The methodology employed in the development of QuAP is robust, integrating a hybrid retrieval system with procedural audio synthesis and an intelligent parameter assistant. The use of MobileNet for audio embeddings and the feature-driven bottleneck framework for optimizing synthesis parameters demonstrates a thoughtful approach to addressing the challenges in sound design workflows. However, the paper could benefit from a more detailed description of the implementation specifics and the exact parameters used in the optimization process.
The experimental evaluation is well-structured, utilizing a MUSHRA subjective evaluation to assess the quality of the synthesized audio and an ablation study to compare encoder architectures. The results indicate statistically significant improvements in sound quality for most models, which supports the effectiveness of the proposed system. However, the relatively small sample size in the user evaluation (16 participants) may limit the generalizability of the findings.
While the paper provides a project URL and mentions the use of established datasets and frameworks, it lacks detailed implementation instructions or code availability, which could hinder reproducibility. More explicit documentation on the setup and execution of experiments would enhance this aspect.
The study acknowledges limitations, particularly in the synthesis quality of certain models (e.g., Rocket and Jet) and the narrow scope of sound categories supported by QuAP. The reliance on subjective evaluations may also introduce biases, and the tool's performance in real-world scenarios remains to be fully validated.

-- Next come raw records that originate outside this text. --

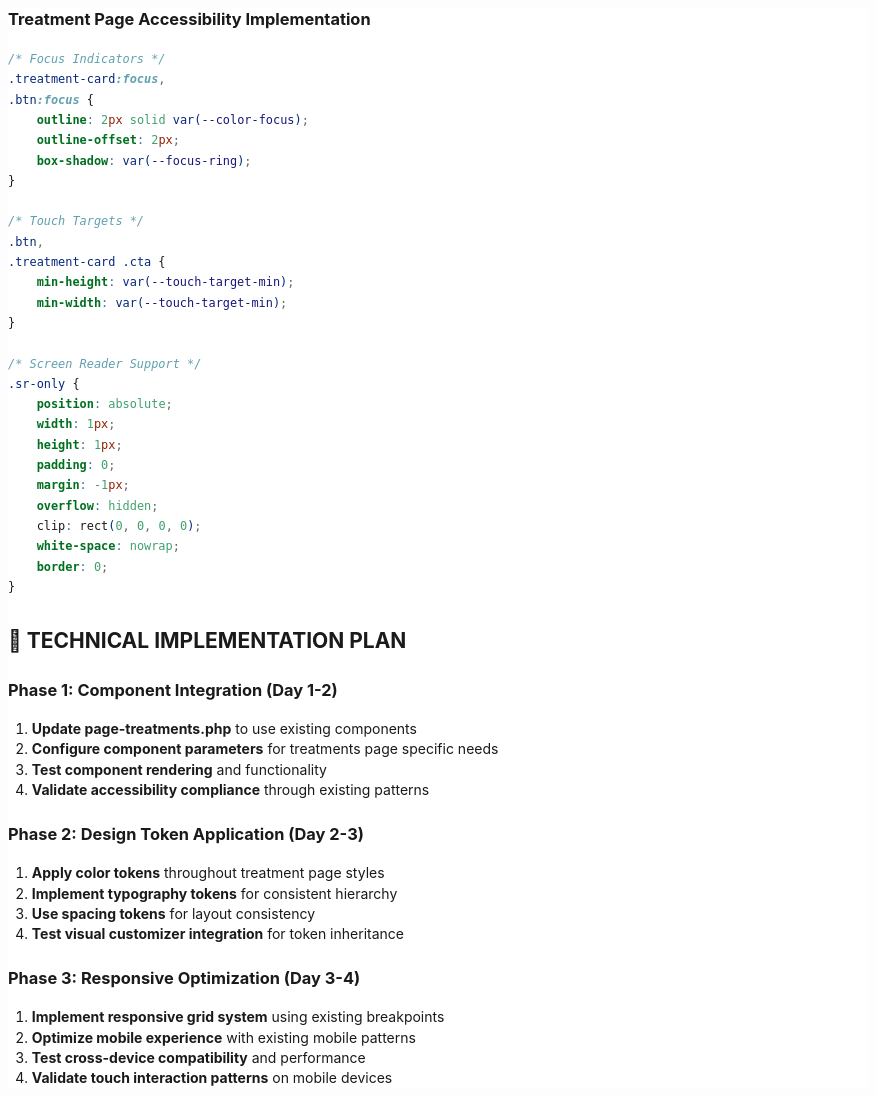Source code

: ### Treatment Page Accessibility Implementation
```css
/* Focus Indicators */
.treatment-card:focus,
.btn:focus {
    outline: 2px solid var(--color-focus);
    outline-offset: 2px;
    box-shadow: var(--focus-ring);
}

/* Touch Targets */
.btn,
.treatment-card .cta {
    min-height: var(--touch-target-min);
    min-width: var(--touch-target-min);
}

/* Screen Reader Support */
.sr-only {
    position: absolute;
    width: 1px;
    height: 1px;
    padding: 0;
    margin: -1px;
    overflow: hidden;
    clip: rect(0, 0, 0, 0);
    white-space: nowrap;
    border: 0;
}
```

## 🔧 TECHNICAL IMPLEMENTATION PLAN

### Phase 1: Component Integration (Day 1-2)
1. **Update page-treatments.php** to use existing components
2. **Configure component parameters** for treatments page specific needs
3. **Test component rendering** and functionality
4. **Validate accessibility compliance** through existing patterns

### Phase 2: Design Token Application (Day 2-3)
1. **Apply color tokens** throughout treatment page styles
2. **Implement typography tokens** for consistent hierarchy
3. **Use spacing tokens** for layout consistency
4. **Test visual customizer integration** for token inheritance

### Phase 3: Responsive Optimization (Day 3-4)
1. **Implement responsive grid system** using existing breakpoints
2. **Optimize mobile experience** with existing mobile patterns
3. **Test cross-device compatibility** and performance
4. **Validate touch interaction patterns** on mobile devices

QuAP has the potential to significantly impact sound design practices by streamlining workflows and enhancing creative exploration. By unifying retrieval and synthesis, it could facilitate more efficient sound design processes across various industries, including film, gaming, and music production. The focus on maintaining creative agency while providing intelligent assistance is particularly relevant in the context of increasing automation in creative fields. The main contribution of this paper is the introduction of QuAP, a prototype system that integrates content-based audio retrieval and procedural sound generation, thereby addressing the fragmentation in current sound design workflows. This work represents a significant advancement in audio processing, combining innovative methodologies with practical applications, and highlights the importance of user-centered design in the development of creative tools.